Geboren aus Stein

Buchseite und Rezensionen zu 'Geboren aus Stein' von Ismail Kadare
3
3 von 5 (1 Bewertungen)

Inhaltsangabe zu "Geboren aus Stein"

Format:Kindle Ausgabe
Seiten:276
Verlag: FISCHER, S.
EAN:

Rezensionen zu "Geboren aus Stein"

  1. 3
    07. Mai 2023 

    Gjirokastra...

    Selten geschieht es in der Weltliteratur, dass ein ganzes Werk von einem Ort einzigen ausgeht und immer wieder zu ihm zurückkehrt. Bei Ismail Kadare ist das Gjirokastra, einst die mächtigste Gebirgssiedlung Albaniens. Große Kastenhäuser ducken sich wie Nester in den Hang. Enge Gassen, verwinkelte Gänge, dunkle Tore. Über allem der Schatten der Burg. In diesem Labyrinth aus Stein und Geheimnis ist Kadare geboren. Hier verlebte er seine Kindheit und Jugend und sog unter den Granitdächern von den Großeltern mysteriöse Geschichten von Geistern und Gespenstern in sich auf. Hierhin kehrte er in seinen Büchern immer wieder zurück, auch in seinem letzten Roman »Die Puppe«, der diesen Band beschließt und seiner Mutter gewidmet ist. (Klappentext)

    Das Buch "Geboren aus Stein" versammelt autobiografische Texte aus verschiedenen Bänden der albanischen Werkausgabe und stellt somit keinen zusammenhängenden Roman dar. Im Wesentlichen beschreibt hier der Autor seine Kindheit und Jugendjahre in dem südalbanischen Städtchen Gjirokastra. Integriert ist hier aber auch ein kleiner, knapp hundertseitiger Roman über die Mutter Kadares, die er "die Puppe“ nennt.
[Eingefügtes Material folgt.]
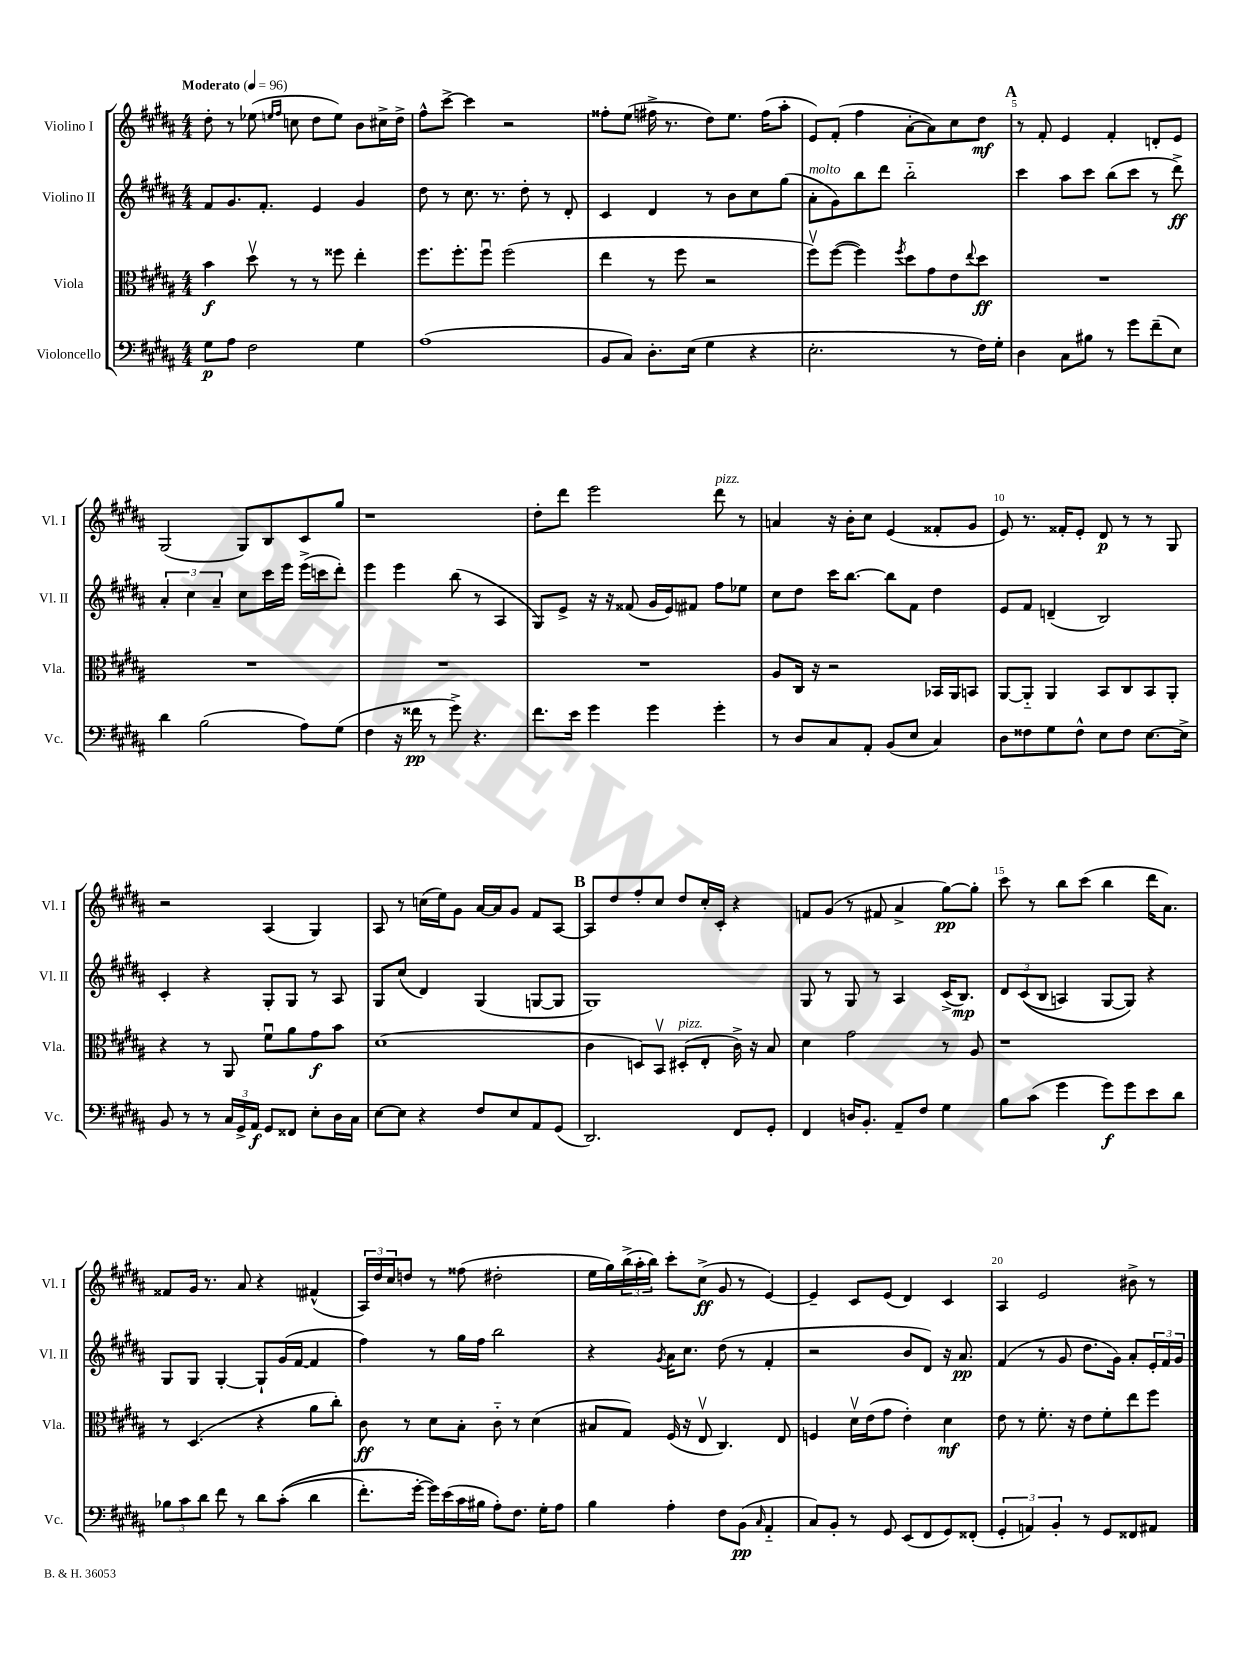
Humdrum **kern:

**kern	**kern	**kern	**kern
*staff4	*staff3	*staff2	*staff1
*clefF4	*clefC3	*clefG2	*clefG2
*k[f#c#g#d#a#]	*k[f#c#g#d#a#]	*k[f#c#g#d#a#]	*k[f#c#g#d#a#]
*M4/4	*M4/4	*M4/4	*M4/4
*MM96	*MM96	*MM96	*MM96
8G#	4b	8f#	8dd#'
8A#	.	8.g#	8r
2F#	8dd#v	.	(8ee-
.	.	8.f#'	.
.	.	.	16qqee
.	.	.	16qqff#
.	8r	.	8cc
.	8r	4e	8dd#
.	8ff##	.	8ee)
4G#	4ee'	4g#	8b
.	.	.	16cc#^
.	.	.	16dd#^
=	=	=	=
(1A#	8.ff#	8dd#	8ff#^^
.	.	8r	[8ccc#^
.	8.ff#'	.	.
.	.	8.cc#	4ccc#]
.	8ff#u	.	.
.	.	8.r	.
.	(2ff#	.	2r
.	.	8dd#'	.
.	.	8r	.
.	.	8d#'	.
=	=	=	=
8BB	4ee	4c#	8ff##'
8C#)	.	.	(8ee
8.D#'	8r	4d#	16ff#^
.	.	.	8.r
.	8ff#	.	.
(16E	.	.	.
4G#	2r	8r	8dd#)
.	.	8b	8.ee
4r	.	8cc#	.
.	.	.	(16ff#
.	.	(8gg#	8aa#'
=	=	=	=
2.E'	8ff#v)	8a#'	8e)
.	([8ff#	8g#)	(8f#'
.	4ff#])	8bb	4ff#
.	.	8ddd#	.
.	8qff#	.	.
.	8dd#	2bb'~	[8a#'
.	8g#	.	8a#])
8r	8e	.	8cc#
.	8qqee	.	.
16F#)	8dd#	.	8dd#
16G#'	.	.	.
=	=	=	=
4D#	1r	4ccc#	8r
.	.	.	8f#'
8C#	.	8aa#	4e
8B#	.	8ccc#	.
8r	.	(8bb	4f#'
8g#	.	8ccc#	.
(8f#~	.	8r	8d'
8E)	.	8ddd#^)	8e
=	=	=	=
4d#	1r	6a#'	(2G#
.	.	6cc#	.
(2B	.	.	.
.	.	6a#~	.
.	.	8cc#	8G#)
.	.	16ccc#	8B
.	.	16eee	.
8A#)	.	(16eee^	8c#
.	.	16ccc	.
(8G#	.	8ddd#')	8gg#
=	=	=	=
4F#	1r	4eee	1r
16r	.	4eee	.
16f##	.	.	.
8r	.	.	.
8g#^)	.	(8bb	.
4.r	.	8r	.
.	.	4A#	.
=	=	=	=
8.f#	1r	8G#)	8dd#'
.	.	8e^	8ddd#
16e	.	.	.
4g#	.	16r	2eee
.	.	16r	.
.	.	(8f##	.
4g#	.	16g#	.
.	.	16e)	.
.	.	8f#	.
4g#'	.	8ff#	8ddd#
.	.	8ee-	8r
=	=	=	=
8r	8A#	8cc#	4a
8D#	16C#	8dd#	.
.	16r	.	.
8C#	2r	16ccc#	16r
.	.	[8.bb	16b'
8AA#'	.	.	8cc#
(8BB	.	8bb]	(4e
8E	.	8f#	.
4C#)	16BB-	4dd#	8f##'
.	16AA#	.	.
.	8BB	.	8g#
=	=	=	=
8D#	[8AA#	8e	8e)
8F##	8AA#'~]	8f#	8.r
8G#	4AA#	(4d~	.
.	.	.	16f##'
8F##^^	.	.	8e'
8E	8BB	2B)	8d#
8F##	8C#	.	8r
[8.E	8BB	.	8r
.	8AA#'	.	8G#
16E^]	.	.	.
=	=	=	=
8BB	4r	4c#'	2r
8r	.	.	.
8r	8r	4r	.
24C#	8AA#	.	.
24GG#^	.	.	.
24AA#	.	.	.
8GG#	8f#u	8G#'	(4A#
8FF##	8a#	8G#	.
8E'	8g#	8r	4G#)
16D#	8b	8A#	.
16C#	.	.	.
=	=	=	=
[8E	(1d#	8G#	8A#
8E]	.	(8cc#	8r
4r	.	4d#)	(16cc
.	.	.	16ee)
.	.	.	8g#
8F#	.	(4G#	[16a#
.	.	.	16a#]
8E	.	.	8g#
8AA#	.	[8G	8f#
(8GG#	.	8G]	[8A#
=	=	=	=
2.DD#)	4c#	1G#)	8A#]
.	.	.	8dd#
.	8D)	.	8ff#'
.	8BBv	.	8cc#
.	(8D#'	.	8dd#
.	8E'	.	16cc#'
.	.	.	16c#'
8FF#	16c#^)	.	4r
.	16r	.	.
8GG#'	8B	.	.
=	=	=	=
4FF#	4d#	8G#	8f
.	.	8r	(8g#
16D	2g#	8G#	8r
8.BB'	.	.	.
.	.	8r	8f#
8AA#~	.	4A#	4a#^
8F#	.	.	.
4G#	8r	(16c#^	[8gg#)
.	.	8.B)	.
.	8A#	.	8gg#']
=	=	=	=
8B	1r	12d#	8ccc#
.	.	&((12c#	.
(8c#	.	.	8r
.	.	12B	.
4g#	.	4A)	8bb
.	.	.	(8ccc#
8g#)	.	[8G#	4bb
8g#	.	8G#]&)	.
8e	.	4r	16ddd#
.	.	.	8.a#)
8d#	.	.	.
=	=	=	=
12B-	8r	8G#	8f##
12c#	.	.	.
.	(4.D#	8G#	16g#
12d#	.	.	.
.	.	.	8.r
8f#	.	[4G#'	.
8r	.	.	8a#
8d#	4r	8G#`]	4r
&((8c#'	.	(16g#	.
.	.	[16f#	.
4d#	8a#	4f#]	(4f#^^
.	8cc#')	.	.
=	=	=	=
8.f#')	8c#	4ff#)	24A#)
.	.	.	24dd#
.	.	.	24cc#
.	8r	.	8dd
[16g#'	.	.	.
16g#]&)	8d#	8r	8r
(16e	.	.	.
16c#	8B'	16gg#	(8ff##
16B#	.	16ff#	.
8A#')	8c#'~	2bb	2dd#'
8.F#	8r	.	.
.	(4d#	.	.
16G#'	.	.	.
8A#	.	.	.
=	=	=	=
4B	8B#	4r	16ee
.	.	.	16gg#)
.	8G#)	.	(24bb^
.	.	.	24aa#'
.	.	.	24bb)
.	.	8qg#	.
4A#'	(16F#	16a#	8ccc#'
.	16r	8.cc#	.
.	8Ev	.	(8cc#^
8F#	4.C#)	(8dd#	8g#
(8BB	.	8r	8r
16qqC#	.	.	.
4AA#'~	.	4f#'	[4e)
.	8E	.	.
=	=	=	=
8C#)	4F	2r	4e~]
8BB'	.	.	.
8r	16d#v	.	8c#
.	(16e	.	.
8GG#	8g#	.	(8e
(8EE	4e')	8b	4d#)
8FF#	.	8d#)	.
8GG#)	4d#	16r	4c#
.	.	8.a#	.
(8FF##'	.	.	.
=	=	=	=
6GG#'	8e	(4f#	4A#
.	8r	.	.
6AA)	.	.	.
.	8.f#'	8r	2e
6BB'	.	.	.
.	.	8g#	.
.	16r	.	.
8r	8e	8.dd#	.
8GG#	8f#'	.	.
.	.	16g#)	.
8FF##	8ee	8a#'	8b#^
8AA#	8ff#	24e'	8r
.	.	24f#	.
.	.	24g#	.
==	==	==	==
*-	*-	*-	*-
    Diese Textsammlung - die Geschichten reichen zurück bis in die Nachkriegskindheit des 1936 geborenen Autors - vermittelt einen Eindruck davon, wie es ist, in diesem Städtchen mit den dunklen Häusern groß zu werden. Stein - das sind die imposanten Wohnburgen der bessergestellten albanischen Familien, so wie die der Kadares. Labyrinthartig angelegt, bergen diese Häuser ihre Geheimnisse mit ihren bewohnten und den unbewohnten Räumen und sogar mit einem eigenen Kerker. Ismails Mutter fürchtet sich in den gewaltigen Mauern und hat das beklemmende Gefühl, von dem alten Haus aufgefressen zu werden.
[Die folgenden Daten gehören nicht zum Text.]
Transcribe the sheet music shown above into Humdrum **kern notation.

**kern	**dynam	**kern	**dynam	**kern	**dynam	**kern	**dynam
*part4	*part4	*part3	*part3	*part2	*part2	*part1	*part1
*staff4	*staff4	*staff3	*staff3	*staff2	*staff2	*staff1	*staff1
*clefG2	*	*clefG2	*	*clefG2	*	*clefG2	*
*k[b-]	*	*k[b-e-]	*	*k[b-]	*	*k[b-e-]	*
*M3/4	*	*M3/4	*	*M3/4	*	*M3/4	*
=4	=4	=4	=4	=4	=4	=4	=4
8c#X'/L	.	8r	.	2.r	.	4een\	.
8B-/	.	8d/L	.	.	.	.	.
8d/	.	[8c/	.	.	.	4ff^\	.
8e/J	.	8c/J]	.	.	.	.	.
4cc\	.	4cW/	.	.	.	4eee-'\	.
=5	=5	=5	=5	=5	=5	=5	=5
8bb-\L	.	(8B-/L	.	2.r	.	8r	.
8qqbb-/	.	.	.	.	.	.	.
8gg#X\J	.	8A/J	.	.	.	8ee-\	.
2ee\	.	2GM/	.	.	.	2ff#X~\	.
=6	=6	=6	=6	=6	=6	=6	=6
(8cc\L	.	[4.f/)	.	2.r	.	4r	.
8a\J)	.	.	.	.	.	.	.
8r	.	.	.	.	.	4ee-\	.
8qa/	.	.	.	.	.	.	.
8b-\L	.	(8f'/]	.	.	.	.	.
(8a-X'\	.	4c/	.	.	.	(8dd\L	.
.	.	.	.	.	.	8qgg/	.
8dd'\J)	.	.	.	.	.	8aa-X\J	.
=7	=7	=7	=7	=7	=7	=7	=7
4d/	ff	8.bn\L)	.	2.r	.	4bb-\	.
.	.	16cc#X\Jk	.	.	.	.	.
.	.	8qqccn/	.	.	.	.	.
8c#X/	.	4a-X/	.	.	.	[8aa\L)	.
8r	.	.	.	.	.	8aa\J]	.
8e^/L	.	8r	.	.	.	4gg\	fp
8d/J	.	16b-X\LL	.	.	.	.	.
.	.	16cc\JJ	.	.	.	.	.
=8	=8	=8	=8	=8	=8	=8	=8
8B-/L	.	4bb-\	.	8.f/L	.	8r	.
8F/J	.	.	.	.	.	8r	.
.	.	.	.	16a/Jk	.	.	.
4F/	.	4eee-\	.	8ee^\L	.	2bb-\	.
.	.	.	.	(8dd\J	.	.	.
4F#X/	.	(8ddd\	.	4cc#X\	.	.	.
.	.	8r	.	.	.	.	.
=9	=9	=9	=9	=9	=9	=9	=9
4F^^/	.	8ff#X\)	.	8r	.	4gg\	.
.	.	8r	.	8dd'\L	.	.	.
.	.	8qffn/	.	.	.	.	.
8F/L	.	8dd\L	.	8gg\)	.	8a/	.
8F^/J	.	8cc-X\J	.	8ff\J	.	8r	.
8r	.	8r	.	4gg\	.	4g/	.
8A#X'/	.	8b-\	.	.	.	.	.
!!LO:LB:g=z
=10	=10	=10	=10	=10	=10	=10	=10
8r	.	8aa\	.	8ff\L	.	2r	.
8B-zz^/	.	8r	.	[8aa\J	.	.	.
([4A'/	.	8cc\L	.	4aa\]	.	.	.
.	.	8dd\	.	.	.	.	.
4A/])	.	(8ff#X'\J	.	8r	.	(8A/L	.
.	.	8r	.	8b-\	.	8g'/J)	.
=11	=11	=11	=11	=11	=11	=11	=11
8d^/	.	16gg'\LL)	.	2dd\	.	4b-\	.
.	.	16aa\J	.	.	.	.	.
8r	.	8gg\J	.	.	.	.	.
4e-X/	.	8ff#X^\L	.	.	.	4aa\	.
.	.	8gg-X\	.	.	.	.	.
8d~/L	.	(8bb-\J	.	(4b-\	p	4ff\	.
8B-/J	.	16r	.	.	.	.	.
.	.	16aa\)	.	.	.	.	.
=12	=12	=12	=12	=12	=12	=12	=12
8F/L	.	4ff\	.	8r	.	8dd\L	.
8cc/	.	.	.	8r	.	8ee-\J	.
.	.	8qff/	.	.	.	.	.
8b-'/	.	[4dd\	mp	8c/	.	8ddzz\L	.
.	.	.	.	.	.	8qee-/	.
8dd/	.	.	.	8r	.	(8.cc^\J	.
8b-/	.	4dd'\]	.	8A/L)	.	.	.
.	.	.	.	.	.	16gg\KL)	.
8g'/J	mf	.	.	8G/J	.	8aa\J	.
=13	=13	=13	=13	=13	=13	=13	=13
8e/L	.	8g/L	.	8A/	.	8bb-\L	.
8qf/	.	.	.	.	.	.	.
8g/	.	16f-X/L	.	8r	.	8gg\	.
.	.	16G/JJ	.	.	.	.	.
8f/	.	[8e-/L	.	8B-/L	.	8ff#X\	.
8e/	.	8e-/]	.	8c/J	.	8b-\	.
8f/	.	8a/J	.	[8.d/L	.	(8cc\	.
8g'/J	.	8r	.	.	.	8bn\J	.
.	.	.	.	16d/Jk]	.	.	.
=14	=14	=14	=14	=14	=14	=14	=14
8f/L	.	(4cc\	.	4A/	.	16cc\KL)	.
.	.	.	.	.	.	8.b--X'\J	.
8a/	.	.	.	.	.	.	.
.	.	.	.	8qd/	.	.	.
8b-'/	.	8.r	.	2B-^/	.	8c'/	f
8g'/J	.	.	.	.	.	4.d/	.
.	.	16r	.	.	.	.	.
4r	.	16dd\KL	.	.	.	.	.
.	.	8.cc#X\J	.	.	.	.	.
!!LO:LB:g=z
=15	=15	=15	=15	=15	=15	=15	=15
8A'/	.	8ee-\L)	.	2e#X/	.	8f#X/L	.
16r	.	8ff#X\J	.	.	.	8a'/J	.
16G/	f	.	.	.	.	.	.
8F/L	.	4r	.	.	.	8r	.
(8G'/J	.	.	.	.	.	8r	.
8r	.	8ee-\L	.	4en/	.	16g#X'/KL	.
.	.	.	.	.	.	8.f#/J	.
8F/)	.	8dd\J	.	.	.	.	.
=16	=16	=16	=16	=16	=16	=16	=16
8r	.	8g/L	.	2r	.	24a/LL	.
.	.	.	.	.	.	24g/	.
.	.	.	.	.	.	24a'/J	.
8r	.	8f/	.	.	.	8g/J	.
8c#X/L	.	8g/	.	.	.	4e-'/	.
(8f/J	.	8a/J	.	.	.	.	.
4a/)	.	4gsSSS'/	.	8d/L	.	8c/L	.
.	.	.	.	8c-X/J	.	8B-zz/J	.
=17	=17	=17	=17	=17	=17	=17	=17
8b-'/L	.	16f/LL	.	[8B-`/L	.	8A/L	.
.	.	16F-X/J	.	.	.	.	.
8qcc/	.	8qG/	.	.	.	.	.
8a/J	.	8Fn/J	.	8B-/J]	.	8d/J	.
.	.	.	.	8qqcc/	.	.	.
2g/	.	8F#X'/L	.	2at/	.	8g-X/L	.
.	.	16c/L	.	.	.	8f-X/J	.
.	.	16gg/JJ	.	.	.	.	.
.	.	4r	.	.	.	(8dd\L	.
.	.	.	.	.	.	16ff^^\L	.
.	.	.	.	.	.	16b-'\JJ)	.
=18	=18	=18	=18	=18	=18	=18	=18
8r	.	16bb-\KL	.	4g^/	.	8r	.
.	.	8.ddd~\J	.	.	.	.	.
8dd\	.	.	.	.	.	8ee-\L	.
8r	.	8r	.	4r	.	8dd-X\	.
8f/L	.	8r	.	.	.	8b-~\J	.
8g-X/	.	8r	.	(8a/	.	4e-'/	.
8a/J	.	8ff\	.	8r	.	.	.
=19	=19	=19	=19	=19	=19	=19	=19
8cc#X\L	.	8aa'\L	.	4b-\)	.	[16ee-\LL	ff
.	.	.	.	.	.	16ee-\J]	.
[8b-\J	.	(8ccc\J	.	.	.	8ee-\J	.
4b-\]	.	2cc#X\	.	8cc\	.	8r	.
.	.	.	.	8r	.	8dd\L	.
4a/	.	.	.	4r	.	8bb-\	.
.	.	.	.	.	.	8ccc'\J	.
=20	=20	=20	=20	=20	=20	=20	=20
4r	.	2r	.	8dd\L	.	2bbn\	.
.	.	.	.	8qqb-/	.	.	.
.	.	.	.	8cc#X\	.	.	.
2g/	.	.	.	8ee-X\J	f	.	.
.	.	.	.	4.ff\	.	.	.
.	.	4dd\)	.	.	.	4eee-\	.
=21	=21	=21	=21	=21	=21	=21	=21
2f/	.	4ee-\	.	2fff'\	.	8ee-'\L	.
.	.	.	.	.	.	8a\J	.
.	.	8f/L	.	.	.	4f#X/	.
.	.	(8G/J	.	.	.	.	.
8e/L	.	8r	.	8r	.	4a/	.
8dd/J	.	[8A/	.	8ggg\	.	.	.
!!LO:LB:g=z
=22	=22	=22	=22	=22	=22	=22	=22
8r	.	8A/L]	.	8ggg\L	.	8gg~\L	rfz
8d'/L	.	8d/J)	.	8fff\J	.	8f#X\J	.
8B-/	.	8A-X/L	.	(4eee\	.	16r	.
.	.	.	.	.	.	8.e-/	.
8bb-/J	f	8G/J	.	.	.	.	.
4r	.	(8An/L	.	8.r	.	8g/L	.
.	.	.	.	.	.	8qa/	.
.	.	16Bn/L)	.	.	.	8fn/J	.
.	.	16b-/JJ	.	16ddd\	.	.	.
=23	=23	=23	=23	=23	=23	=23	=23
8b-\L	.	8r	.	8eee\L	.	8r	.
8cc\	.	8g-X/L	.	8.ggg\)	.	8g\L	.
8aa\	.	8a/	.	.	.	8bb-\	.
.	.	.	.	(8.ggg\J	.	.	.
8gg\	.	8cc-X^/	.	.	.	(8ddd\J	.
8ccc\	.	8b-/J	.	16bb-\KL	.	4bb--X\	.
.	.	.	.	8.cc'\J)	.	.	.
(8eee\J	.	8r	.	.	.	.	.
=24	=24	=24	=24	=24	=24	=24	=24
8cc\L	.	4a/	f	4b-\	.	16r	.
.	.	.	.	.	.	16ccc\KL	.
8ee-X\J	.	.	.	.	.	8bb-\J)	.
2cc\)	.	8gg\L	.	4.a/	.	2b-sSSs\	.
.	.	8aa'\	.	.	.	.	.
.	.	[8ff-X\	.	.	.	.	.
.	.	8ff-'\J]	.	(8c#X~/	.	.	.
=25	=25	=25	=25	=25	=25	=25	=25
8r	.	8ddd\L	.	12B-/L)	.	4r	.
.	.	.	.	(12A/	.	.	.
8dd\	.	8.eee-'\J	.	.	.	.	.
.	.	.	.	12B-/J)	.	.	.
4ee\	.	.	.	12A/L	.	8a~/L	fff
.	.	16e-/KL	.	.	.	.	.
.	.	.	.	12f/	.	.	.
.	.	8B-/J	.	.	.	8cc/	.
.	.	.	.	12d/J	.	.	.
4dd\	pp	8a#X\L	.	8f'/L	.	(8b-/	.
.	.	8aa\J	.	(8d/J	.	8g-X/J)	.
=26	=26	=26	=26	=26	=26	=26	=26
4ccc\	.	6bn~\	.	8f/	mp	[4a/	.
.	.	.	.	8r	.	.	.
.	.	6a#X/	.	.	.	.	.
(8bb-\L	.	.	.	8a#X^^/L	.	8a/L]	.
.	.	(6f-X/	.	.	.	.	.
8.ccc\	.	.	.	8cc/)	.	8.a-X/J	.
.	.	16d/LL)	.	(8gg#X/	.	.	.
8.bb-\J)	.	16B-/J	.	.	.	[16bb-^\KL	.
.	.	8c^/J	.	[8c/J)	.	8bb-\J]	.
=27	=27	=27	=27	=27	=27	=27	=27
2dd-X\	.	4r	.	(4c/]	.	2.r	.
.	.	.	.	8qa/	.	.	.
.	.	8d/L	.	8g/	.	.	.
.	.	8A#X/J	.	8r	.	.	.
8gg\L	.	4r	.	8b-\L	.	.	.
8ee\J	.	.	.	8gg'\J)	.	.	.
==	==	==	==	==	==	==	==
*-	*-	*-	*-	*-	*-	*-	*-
    Starre familiäre Strukturen und fortgeschriebene Traditionen bilden zudem ein enges Korsett, dem der kleine Ismail gemeinsam mit seinem besten Freund nur durch Fantasie zu entkommen vermag. Für jeden Blödsinn sind die beiden zu haben - einen Roman wollen sie schreiben, scheitern aber an ihrem Vorhaben. Eigene Münzen wollen sie herstellen, indem sie Bleilettern einschmelzen und zu Geld prägen, doch reich werden sie nicht damit, landen dafür aber beide für zwei Tage im Gefängnis.

    Ismail Kadare ist zwölf Jahre alt, als sich Albanien von Jugoslawien abwendet und hin zur Sowjetunion orientiert. Damit setzt sich die sehr wechselhafte Geschichte Albaniens fort. In den Schulen verschwinden die Fächer Latein und Französisch aus dem Lehrplan, und Russisch wird eingeführt. Zudem wird von den Schülern explizit verlangt, ihre Lehrer und Eltern zu bespitzeln und zu denunzieren. Kadare deutet vieles nur an und schildert die Ereignisse aus der Sicht eines Kindes, das die Zusammenhänge noch nicht recht begreift. Ist einem die Historie Albaniens nicht vertraut, so ist man gefordert, auf andere Quellen zurückzugreifen, um die Andeutungen richtig einordnen zu können. Das empfand ich phasenweise doch als ziemlich anstrengend.

    Mit offensichtlicher Lust am Fabulieren verknüpft Kadare die eigene Familiengeschichte mit der Geschichte seines Landes, wirft einen ironischen Blick auf die in der Diktatur geknechtete Gesellschaft und macht sich nicht zuletzt auch über sich selbst lustig als stiller Beobachter der wirren albanischen Verhältnisse.

    Ein interessantes, wenngleich auch anstrengendes Leseerlebnis - meine erste Begegnung mit diesem Autor, der schon lange als Kandidat für den Nobelpreis für Literatur gehandelt wird. Bislang vergeblich.